◆ Brano fornito:
════════════════════

La forza della recitazione della Parola di Dio e delle invocazioni dell’imam per la richiesta di ogni bene da parte del nostro Creatore, fa spesso sgorgare lacrime di profondo pentimento che lavano i cuori e lasciano una sensazione di pace, pienezza e soddisfazione.

A pochi adepti delle scuole iniziatiche estremamente qualificati invece, sono riservate quelle forme di Ricordo solitarie dette ‘Khalwa’ dove il discepolo si separa completamente del mondo per un certo periodo di tempo dedicandosi esclusivamente al Ricordo di Dio rimanendo da solo con il suo ego ed il suo Signore. Una prova durissima e intensa che ha l’obiettivo di perdersi nella dolcezza della solitudine per trovare l’Unica vera Compagnia che dovrà accompagnarlo con quello stato una volta uscito: quella di Dio. Per il comune credente è più difficile realizzare questo in una pratica devozionale comune, come una delle cinque preghiere quotidiane, ma non è affatto impossibile. È pur sempre una questione di autodisciplina e di controllo del proprio ego.

Dice infatti il Maestro Ibnu Ata Allah as-Sakandari nel suo libro ‘Sentenze e colloquio mistico’: “Niente giova al cuore come una solitudine che gli permette di entrare nel campo della meditazione”.

════════════════════

◆ Raccolta di dati:
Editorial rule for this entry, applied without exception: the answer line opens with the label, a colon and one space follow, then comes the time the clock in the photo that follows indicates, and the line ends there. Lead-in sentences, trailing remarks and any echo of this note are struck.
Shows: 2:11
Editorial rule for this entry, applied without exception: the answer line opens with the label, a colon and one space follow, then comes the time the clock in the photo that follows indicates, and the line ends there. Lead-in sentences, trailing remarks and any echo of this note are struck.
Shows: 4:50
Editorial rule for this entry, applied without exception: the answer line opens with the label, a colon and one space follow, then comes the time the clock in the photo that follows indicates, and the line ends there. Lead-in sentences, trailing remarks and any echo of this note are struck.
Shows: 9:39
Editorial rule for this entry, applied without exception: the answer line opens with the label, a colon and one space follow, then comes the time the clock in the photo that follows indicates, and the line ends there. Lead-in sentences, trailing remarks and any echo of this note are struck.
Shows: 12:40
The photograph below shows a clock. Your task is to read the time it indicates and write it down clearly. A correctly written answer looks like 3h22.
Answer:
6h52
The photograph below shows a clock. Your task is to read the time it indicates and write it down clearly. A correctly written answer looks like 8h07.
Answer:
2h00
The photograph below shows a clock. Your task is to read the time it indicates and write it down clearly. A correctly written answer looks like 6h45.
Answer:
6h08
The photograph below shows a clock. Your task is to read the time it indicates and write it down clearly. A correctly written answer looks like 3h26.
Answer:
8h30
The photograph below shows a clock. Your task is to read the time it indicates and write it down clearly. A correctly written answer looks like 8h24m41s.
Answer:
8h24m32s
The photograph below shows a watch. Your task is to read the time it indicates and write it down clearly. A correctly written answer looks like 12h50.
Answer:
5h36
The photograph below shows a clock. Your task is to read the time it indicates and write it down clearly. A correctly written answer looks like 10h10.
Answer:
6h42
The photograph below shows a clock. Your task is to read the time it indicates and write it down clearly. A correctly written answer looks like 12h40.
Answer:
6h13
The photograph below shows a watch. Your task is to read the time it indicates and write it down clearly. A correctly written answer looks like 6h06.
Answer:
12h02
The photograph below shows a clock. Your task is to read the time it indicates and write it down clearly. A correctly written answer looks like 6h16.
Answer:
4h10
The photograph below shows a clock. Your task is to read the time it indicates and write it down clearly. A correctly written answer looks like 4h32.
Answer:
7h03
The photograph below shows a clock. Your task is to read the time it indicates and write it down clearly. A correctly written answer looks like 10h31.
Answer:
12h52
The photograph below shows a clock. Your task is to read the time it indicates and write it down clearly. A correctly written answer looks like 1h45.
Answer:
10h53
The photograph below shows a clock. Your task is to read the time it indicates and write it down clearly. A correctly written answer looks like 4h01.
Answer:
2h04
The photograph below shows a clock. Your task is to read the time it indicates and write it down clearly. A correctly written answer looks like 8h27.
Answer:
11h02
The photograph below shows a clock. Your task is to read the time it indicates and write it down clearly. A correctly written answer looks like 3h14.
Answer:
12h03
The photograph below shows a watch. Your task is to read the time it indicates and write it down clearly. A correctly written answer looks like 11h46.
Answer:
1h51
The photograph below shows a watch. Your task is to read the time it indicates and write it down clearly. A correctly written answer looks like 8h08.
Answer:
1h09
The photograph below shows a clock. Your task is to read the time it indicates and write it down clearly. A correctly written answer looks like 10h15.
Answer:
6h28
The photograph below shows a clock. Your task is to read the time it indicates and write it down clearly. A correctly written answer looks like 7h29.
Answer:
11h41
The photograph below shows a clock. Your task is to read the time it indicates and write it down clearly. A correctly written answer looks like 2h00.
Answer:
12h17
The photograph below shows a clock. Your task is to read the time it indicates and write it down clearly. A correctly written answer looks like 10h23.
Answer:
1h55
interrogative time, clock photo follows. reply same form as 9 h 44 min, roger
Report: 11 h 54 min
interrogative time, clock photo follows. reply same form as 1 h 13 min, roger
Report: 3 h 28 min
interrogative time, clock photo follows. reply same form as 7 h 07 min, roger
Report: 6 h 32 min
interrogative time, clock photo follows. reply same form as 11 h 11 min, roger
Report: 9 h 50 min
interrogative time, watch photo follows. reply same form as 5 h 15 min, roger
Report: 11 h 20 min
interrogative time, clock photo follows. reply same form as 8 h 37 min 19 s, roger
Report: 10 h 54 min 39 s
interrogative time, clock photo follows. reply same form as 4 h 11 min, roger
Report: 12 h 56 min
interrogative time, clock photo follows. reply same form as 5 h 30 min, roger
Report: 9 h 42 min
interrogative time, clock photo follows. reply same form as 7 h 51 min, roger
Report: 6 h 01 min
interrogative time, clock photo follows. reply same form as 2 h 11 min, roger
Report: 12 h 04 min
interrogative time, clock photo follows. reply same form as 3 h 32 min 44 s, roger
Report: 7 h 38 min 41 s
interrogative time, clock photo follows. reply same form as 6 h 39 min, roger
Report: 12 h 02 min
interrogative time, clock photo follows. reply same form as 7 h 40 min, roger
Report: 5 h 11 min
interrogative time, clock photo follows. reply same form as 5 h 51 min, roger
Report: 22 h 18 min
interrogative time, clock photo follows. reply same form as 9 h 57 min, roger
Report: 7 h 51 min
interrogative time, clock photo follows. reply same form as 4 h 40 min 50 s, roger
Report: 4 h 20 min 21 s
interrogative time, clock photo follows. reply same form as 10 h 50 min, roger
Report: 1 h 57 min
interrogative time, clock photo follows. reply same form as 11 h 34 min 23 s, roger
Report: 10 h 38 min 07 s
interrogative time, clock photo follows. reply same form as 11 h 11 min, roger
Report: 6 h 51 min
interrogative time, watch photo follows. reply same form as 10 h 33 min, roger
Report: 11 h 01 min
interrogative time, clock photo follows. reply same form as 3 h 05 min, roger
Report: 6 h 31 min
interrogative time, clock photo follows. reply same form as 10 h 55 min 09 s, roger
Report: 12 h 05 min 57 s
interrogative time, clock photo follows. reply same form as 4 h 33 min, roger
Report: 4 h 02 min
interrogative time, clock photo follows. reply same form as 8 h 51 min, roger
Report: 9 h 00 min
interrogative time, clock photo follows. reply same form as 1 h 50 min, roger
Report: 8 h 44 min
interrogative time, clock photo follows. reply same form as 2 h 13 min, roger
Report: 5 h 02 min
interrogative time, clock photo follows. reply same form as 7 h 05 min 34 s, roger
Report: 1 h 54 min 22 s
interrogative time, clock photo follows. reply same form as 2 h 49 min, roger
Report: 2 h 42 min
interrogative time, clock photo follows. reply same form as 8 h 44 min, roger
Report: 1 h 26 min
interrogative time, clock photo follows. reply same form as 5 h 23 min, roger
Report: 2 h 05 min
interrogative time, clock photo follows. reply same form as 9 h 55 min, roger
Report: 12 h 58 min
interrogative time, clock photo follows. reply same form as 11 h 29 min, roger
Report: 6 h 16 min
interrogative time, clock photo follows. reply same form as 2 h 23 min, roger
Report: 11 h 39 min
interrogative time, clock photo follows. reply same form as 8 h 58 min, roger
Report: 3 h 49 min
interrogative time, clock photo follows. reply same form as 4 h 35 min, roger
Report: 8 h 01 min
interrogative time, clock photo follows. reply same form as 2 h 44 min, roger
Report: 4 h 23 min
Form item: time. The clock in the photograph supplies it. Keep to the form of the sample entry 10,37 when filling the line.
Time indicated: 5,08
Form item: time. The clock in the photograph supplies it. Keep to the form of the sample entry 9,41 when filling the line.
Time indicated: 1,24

════════════════════

◆ Consegna scritta A: Nel brano sul Ricordo di Dio, quali sono tutte le componenti della sensazione che le lacrime di pentimento lasciano nei cuori? Scrivile in un elenco.
◆ Consegna scritta B: Riassumi in forma più breve il paragrafo del brano sul Ricordo di Dio che inizia con "A pochi adepti delle scuole iniziatiche", conservandone i fatti principali.
◆ Consegna scritta C: Scrivi il seguito del brano sul Ricordo di Dio, cominciando subito dopo la citazione del Maestro Ibnu Ata Allah as-Sakandari.
Le voci riportate sopra sono materiale a sé, distinto dal brano.

◆ Risposta all'esercizio A:
- pace
- pienezza
- soddisfazione

◆ Risposta all'esercizio B: La Khalwa è una forma solitaria di Ricordo riservata a pochi adepti molto qualificati delle scuole iniziatiche. In essa il discepolo si separa del tutto dal mondo per un periodo e si dedica soltanto al Ricordo di Dio, solo con il proprio ego e il suo Signore. È una prova durissima che mira a perdersi nella dolcezza della solitudine per trovare l'unica vera Compagnia, quella di Dio, che dovrà accompagnarlo anche dopo. Al comune credente riesce più difficile ottenere questo in una pratica comune, come una delle cinque preghiere quotidiane, ma non è impossibile: è questione di autodisciplina e di controllo dell'ego.

◆ Risposta all'esercizio C:
Con l’avvento del nuovo secolo e la nascita di smartphone e social network, la quasi totalità degli occidentali e una grossa fetta dei popoli orientali che vivono di riflesso allo sviluppo tecnologico dei primi, hanno subito una forte ristrutturazione della società. Prima di quell’evento infatti le persone vivevano principalmente la propria vita sociale all’interno delle piazze e della comunità, sviluppavano rapporti interpersonali faccia a faccia e mantenevano un contatto con i propri pari pressoché continuo. Oggi i luoghi virtuali hanno preso il posto delle piazze e gli smartphone sono diventati il piccolo oblò dal quale vediamo la realtà che ci circonda secondo gli algoritmi che decidono di mostrarci una cosa piuttosto che un’altra.

Prima di tutto questo vi era il condizionamento della televisione che veniva però limitato dal continuo contatto umano. Il presente invece è fatto di persone che vivono i rapporti sociali in completa solitudine,  totalmente condizionati dalla visione che ci viene proposta da chi ci ha venduto i servizi che utilizziamo.

Questo ci lascia continuamente da soli con il nostro ego, e mentre la nostra assenza corporea in una società di esseri umani veri concretizza la nostra sensazione di ‘non essere’ siamo spinti a concorrere in un continuo turbine di affermazione e di presenza nel web dove chi ha sviluppato l’ego più grande è più visibile degli altri, e la sua ‘nuova esistenza’ virtuale si concretizza proporzionalmente alla quantità dei suoi followers.

Non avendo un conseguito quasi nessuna qualificazione spirituale e senza avere neppure delle nozioni di base sull’utilizzo di internet e dei social network, la maggior parte delle persone cade in un buco dal quale poi riesce difficilmente a tirarsene fuori.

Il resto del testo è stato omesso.